For Amazon, which has more than 950,000 workers in the U.S. and has fought hard against organizing attempts, a union loss could chill similar efforts around the company.
Labor experts and union leaders believe, however, that Bessemer could still inspire other Amazon workers to try to unionize at the company’s hundreds of facilities across the country. And it could spread beyond the company, spurring action at Walmart, the nation’s largest employer, and other big retailers.
Richard Bensinger, a former organizing director for the A.F.L.-C.I.O. and the United Automobile Workers, noted the large number of workers who didn’t vote in Bessemer: “To me, that’s the all about the paralysis, the fear. They don’t want to be supportive of the company but they are afraid to stand up for the union.”

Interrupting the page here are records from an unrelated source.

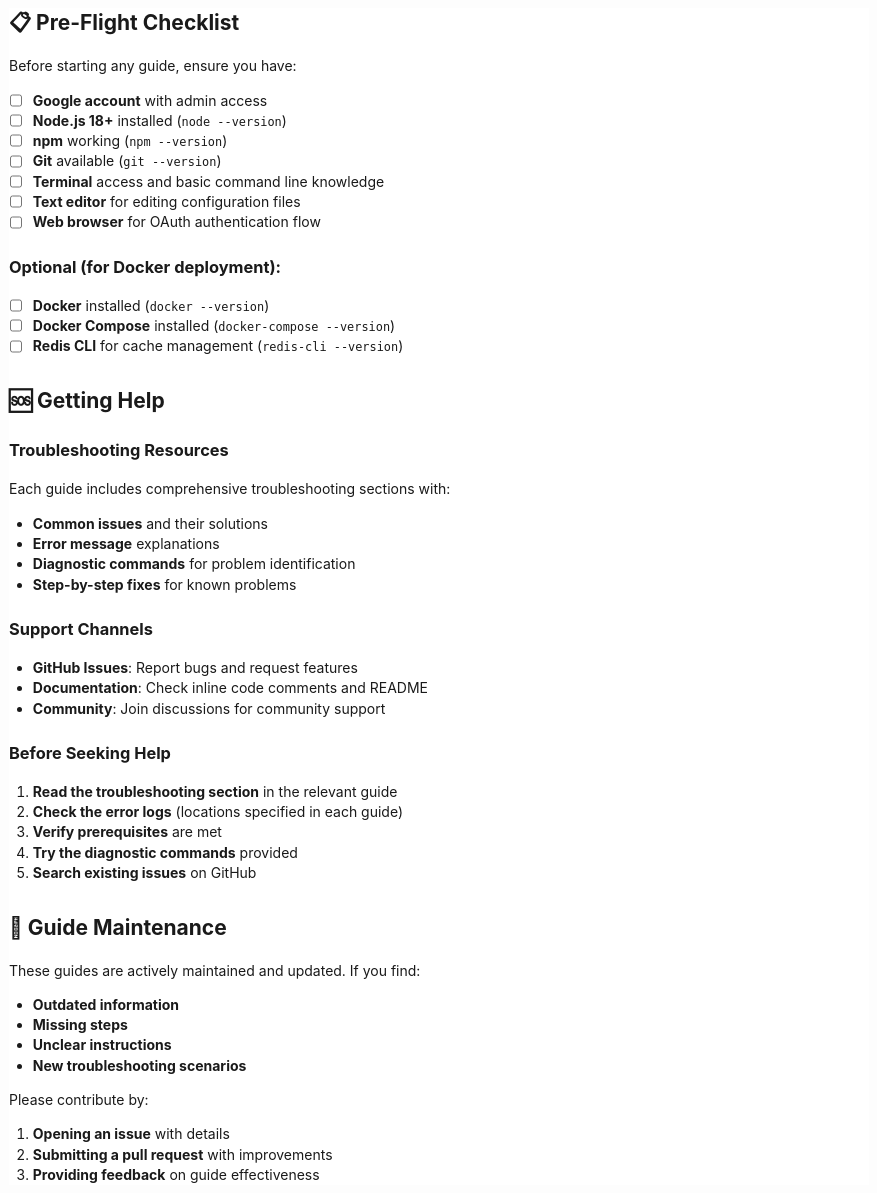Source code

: ## 📋 Pre-Flight Checklist

Before starting any guide, ensure you have:

- [ ] **Google account** with admin access
- [ ] **Node.js 18+** installed (`node --version`)
- [ ] **npm** working (`npm --version`)
- [ ] **Git** available (`git --version`)
- [ ] **Terminal** access and basic command line knowledge
- [ ] **Text editor** for editing configuration files
- [ ] **Web browser** for OAuth authentication flow

### Optional (for Docker deployment):
- [ ] **Docker** installed (`docker --version`)
- [ ] **Docker Compose** installed (`docker-compose --version`)
- [ ] **Redis CLI** for cache management (`redis-cli --version`)

## 🆘 Getting Help

### Troubleshooting Resources

Each guide includes comprehensive troubleshooting sections with:
- **Common issues** and their solutions
- **Error message** explanations
- **Diagnostic commands** for problem identification
- **Step-by-step fixes** for known problems

### Support Channels

- **GitHub Issues**: Report bugs and request features
- **Documentation**: Check inline code comments and README
- **Community**: Join discussions for community support

### Before Seeking Help

1. **Read the troubleshooting section** in the relevant guide
2. **Check the error logs** (locations specified in each guide)
3. **Verify prerequisites** are met
4. **Try the diagnostic commands** provided
5. **Search existing issues** on GitHub

## 🔄 Guide Maintenance

These guides are actively maintained and updated. If you find:
- **Outdated information**
- **Missing steps**
- **Unclear instructions**
- **New troubleshooting scenarios**

Please contribute by:
1. **Opening an issue** with details
2. **Submitting a pull request** with improvements
3. **Providing feedback** on guide effectiveness
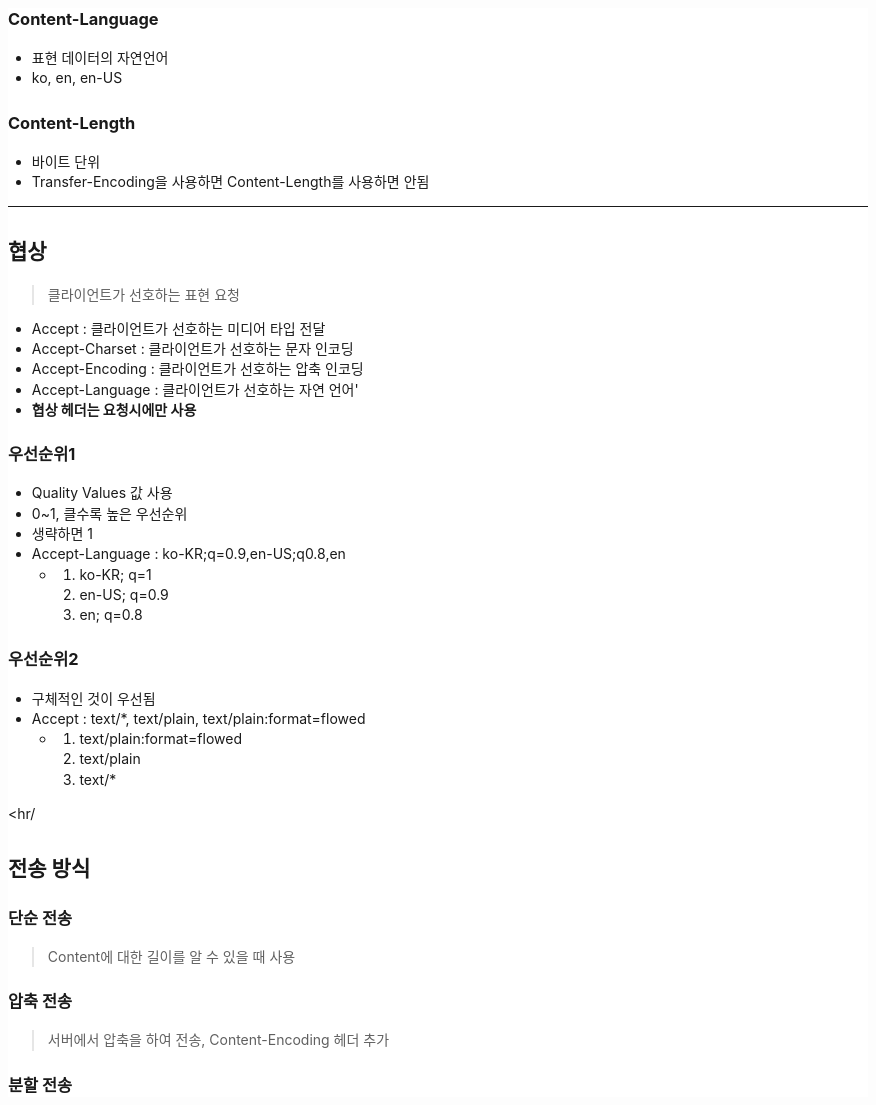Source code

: ### Content-Language

- 표현 데이터의 자연언어
- ko, en, en-US

### Content-Length

- 바이트 단위
- Transfer-Encoding을 사용하면 Content-Length를 사용하면 안됨

<hr/>

## 협상

> 클라이언트가 선호하는 표현 요청

- Accept : 클라이언트가 선호하는 미디어 타입 전달
- Accept-Charset : 클라이언트가 선호하는 문자 인코딩
- Accept-Encoding : 클라이언트가 선호하는 압축 인코딩
- Accept-Language : 클라이언트가 선호하는 자연 언어'
- **협상 헤더는 요청시에만 사용**

### 우선순위1

- Quality Values 값 사용
- 0~1, 클수록 높은 우선순위
- 생략하면 1
- Accept-Language : ko-KR;q=0.9,en-US;q0.8,en
  - 1. ko-KR; q=1
    2. en-US; q=0.9
    3. en; q=0.8

### 우선순위2

- 구체적인 것이 우선됨
- Accept : text/\*, text/plain, text/plain:format=flowed
  - 1. text/plain:format=flowed
    2. text/plain
    3. text/\*

<hr/

## 전송 방식

### 단순 전송

> Content에 대한 길이를 알 수 있을 때 사용

### 압축 전송

> 서버에서 압축을 하여 전송, Content-Encoding 헤더 추가

### 분할 전송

Bensinger, who said he is involved in early unionization efforts by Amazon workers the U.S. and Canada, spoke to a coupled of those workers Thursday night “trying to tell them what happened so they wouldn’t be discouraged.”
Unions can file an objection within a few days of the vote count if they lose, accusing the employer of tainting the election in some way, said Andrew MacDonald, a partner at law firm Fox Rothschild. If the labor board agrees, it could call for another election.
The labor board can also overturn the results, but only if it sees the employer’s conduct as “especially egregious,” MacDonald said.